--- DATA SECTION Enclosed Below ---

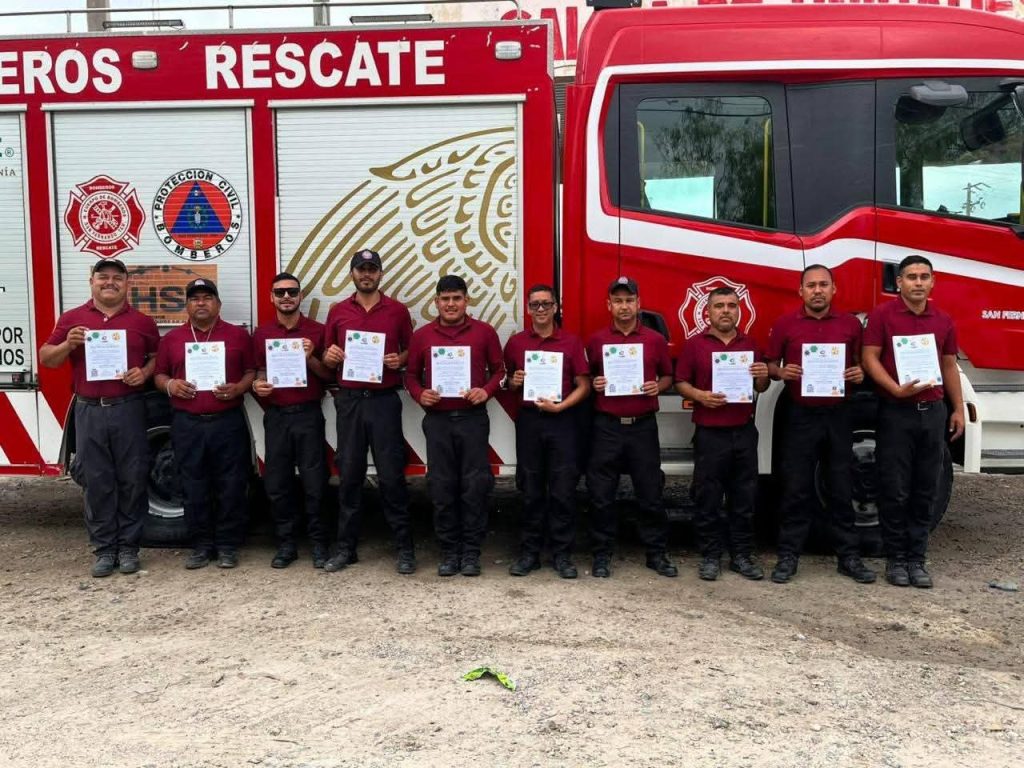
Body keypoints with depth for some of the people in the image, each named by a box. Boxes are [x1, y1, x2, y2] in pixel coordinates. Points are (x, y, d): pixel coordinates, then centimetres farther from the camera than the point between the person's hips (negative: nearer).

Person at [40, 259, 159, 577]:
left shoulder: (142, 322, 7)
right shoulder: (71, 319, 7)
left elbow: (157, 356, 13)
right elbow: (45, 358, 9)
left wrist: (144, 373, -8)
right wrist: (67, 345, -11)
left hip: (129, 409, 0)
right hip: (89, 411, 1)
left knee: (132, 480, 3)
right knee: (97, 482, 5)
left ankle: (128, 547, 15)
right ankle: (104, 549, 14)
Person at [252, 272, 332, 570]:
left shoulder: (317, 331, 1)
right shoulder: (262, 333, 7)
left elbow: (329, 375, 1)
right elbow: (259, 372, 15)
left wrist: (311, 358, -16)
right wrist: (257, 385, -7)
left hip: (308, 414, -2)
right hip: (275, 416, 3)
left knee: (314, 482, 0)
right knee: (276, 483, 6)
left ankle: (319, 543, 13)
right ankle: (286, 543, 18)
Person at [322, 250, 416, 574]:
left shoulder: (397, 310, 4)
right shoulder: (338, 312, 8)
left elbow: (410, 352, 10)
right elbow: (328, 359, 14)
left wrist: (399, 360, -11)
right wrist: (329, 357, -8)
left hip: (384, 400, -2)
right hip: (349, 400, 2)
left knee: (391, 475, -1)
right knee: (349, 474, 7)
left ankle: (404, 547, 8)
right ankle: (345, 546, 16)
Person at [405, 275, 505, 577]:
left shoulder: (484, 332, 2)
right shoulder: (421, 336, 6)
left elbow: (498, 369, 6)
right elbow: (411, 374, 12)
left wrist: (486, 391, -11)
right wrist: (420, 394, -7)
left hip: (473, 418, -1)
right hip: (437, 420, 1)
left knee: (475, 486, -1)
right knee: (442, 487, 4)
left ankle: (471, 551, 10)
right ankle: (449, 551, 14)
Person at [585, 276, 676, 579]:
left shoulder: (655, 340, 5)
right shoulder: (596, 340, 5)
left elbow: (667, 376, 14)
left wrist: (658, 386, -7)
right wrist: (593, 385, -8)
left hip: (643, 426, 0)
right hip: (606, 426, 0)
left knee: (650, 492, 6)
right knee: (601, 494, 2)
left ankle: (657, 552, 18)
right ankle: (602, 554, 14)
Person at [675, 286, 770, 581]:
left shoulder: (750, 344, 12)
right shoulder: (694, 344, 2)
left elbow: (760, 388, 16)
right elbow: (680, 382, 1)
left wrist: (763, 377, -6)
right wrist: (699, 395, -17)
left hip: (744, 431, 3)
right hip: (709, 433, -3)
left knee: (744, 497, 7)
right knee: (708, 498, 1)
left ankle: (741, 554, 17)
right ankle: (710, 556, 11)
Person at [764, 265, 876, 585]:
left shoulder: (850, 324, 5)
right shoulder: (785, 324, 1)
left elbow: (860, 363, 14)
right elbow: (770, 365, 7)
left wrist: (859, 373, -7)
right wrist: (782, 372, -14)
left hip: (838, 415, 1)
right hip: (801, 416, -1)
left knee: (841, 488, 8)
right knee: (796, 489, 2)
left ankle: (849, 556, 17)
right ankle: (788, 556, 10)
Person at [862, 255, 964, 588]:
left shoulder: (943, 320, 11)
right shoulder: (882, 314, -3)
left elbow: (949, 366, 16)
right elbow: (870, 358, -8)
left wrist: (958, 409, 10)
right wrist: (896, 389, -21)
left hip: (933, 411, 4)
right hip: (895, 412, -4)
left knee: (925, 491, 7)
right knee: (895, 491, 0)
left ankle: (916, 559, 16)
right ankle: (895, 559, 11)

--- End of Enclosed DATA SECTION ---

BRIEF => Copy every entry above word for word, leaving out the pictures.

THE COMPLETED TASK =>
Body keypoints with depth for some of the people in the image, each named by a box. Boxes are [x1, y1, x2, y2] in pixel coordinates. Points are (x, y, d): pixel coordinates, then centimetres farther from the camera than the point between the person's hips (negative: nearer).

Person at [40, 259, 159, 577]:
left shoulder: (142, 322, 7)
right shoulder: (71, 319, 7)
left elbow: (157, 356, 13)
right elbow: (45, 358, 9)
left wrist: (144, 373, -8)
right wrist: (67, 345, -11)
left hip: (129, 409, 0)
right hip: (89, 411, 1)
left knee: (132, 480, 3)
right knee: (97, 482, 5)
left ankle: (128, 547, 15)
right ankle: (104, 549, 14)
Person at [252, 272, 332, 570]:
left shoulder: (317, 331, 1)
right shoulder: (262, 333, 7)
left elbow: (329, 375, 1)
right elbow: (259, 372, 15)
left wrist: (311, 358, -16)
right wrist: (257, 385, -7)
left hip: (308, 414, -2)
right hip: (275, 416, 3)
left knee: (314, 482, 0)
right knee: (276, 483, 6)
left ankle: (319, 543, 13)
right ankle: (286, 543, 18)
Person at [322, 250, 416, 574]:
left shoulder: (397, 310, 4)
right shoulder: (338, 312, 8)
left elbow: (410, 352, 10)
right elbow: (328, 359, 14)
left wrist: (399, 360, -11)
right wrist: (329, 357, -8)
left hip: (384, 400, -2)
right hip: (349, 400, 2)
left knee: (391, 475, -1)
right knee: (349, 474, 7)
left ankle: (404, 547, 8)
right ankle: (345, 546, 16)
Person at [405, 275, 505, 577]:
left shoulder: (484, 332, 2)
right shoulder: (421, 336, 6)
left elbow: (498, 369, 6)
right elbow: (411, 374, 12)
left wrist: (486, 391, -11)
right wrist: (420, 394, -7)
left hip: (473, 418, -1)
right hip: (437, 420, 1)
left knee: (475, 486, -1)
right knee: (442, 487, 4)
left ankle: (471, 551, 10)
right ankle: (449, 551, 14)
Person at [585, 276, 676, 579]:
left shoulder: (655, 340, 5)
right shoulder: (596, 340, 5)
left elbow: (667, 376, 14)
left wrist: (658, 386, -7)
right wrist: (593, 385, -8)
left hip: (643, 426, 0)
right hip: (606, 426, 0)
left knee: (650, 492, 6)
right knee: (601, 494, 2)
left ankle: (657, 552, 18)
right ankle: (602, 554, 14)
Person at [675, 286, 770, 581]:
left shoulder: (750, 344, 12)
right shoulder: (694, 344, 2)
left elbow: (760, 388, 16)
right elbow: (680, 382, 1)
left wrist: (763, 377, -6)
right wrist: (699, 395, -17)
left hip: (744, 431, 3)
right hip: (709, 433, -3)
left knee: (744, 497, 7)
right knee: (708, 498, 1)
left ankle: (741, 554, 17)
right ankle: (710, 556, 11)
Person at [764, 265, 876, 585]:
left shoulder: (850, 324, 5)
right shoulder: (785, 324, 1)
left elbow: (860, 363, 14)
right elbow: (770, 365, 7)
left wrist: (859, 373, -7)
right wrist: (782, 372, -14)
left hip: (838, 415, 1)
right hip: (801, 416, -1)
left knee: (841, 488, 8)
right knee: (796, 489, 2)
left ankle: (849, 556, 17)
right ankle: (788, 556, 10)
Person at [862, 255, 964, 588]:
left shoulder: (943, 320, 11)
right shoulder: (882, 314, -3)
left elbow: (949, 366, 16)
right elbow: (870, 358, -8)
left wrist: (958, 409, 10)
right wrist: (896, 389, -21)
left hip: (933, 411, 4)
right hip: (895, 412, -4)
left knee: (925, 491, 7)
right knee: (895, 491, 0)
left ankle: (916, 559, 16)
right ankle: (895, 559, 11)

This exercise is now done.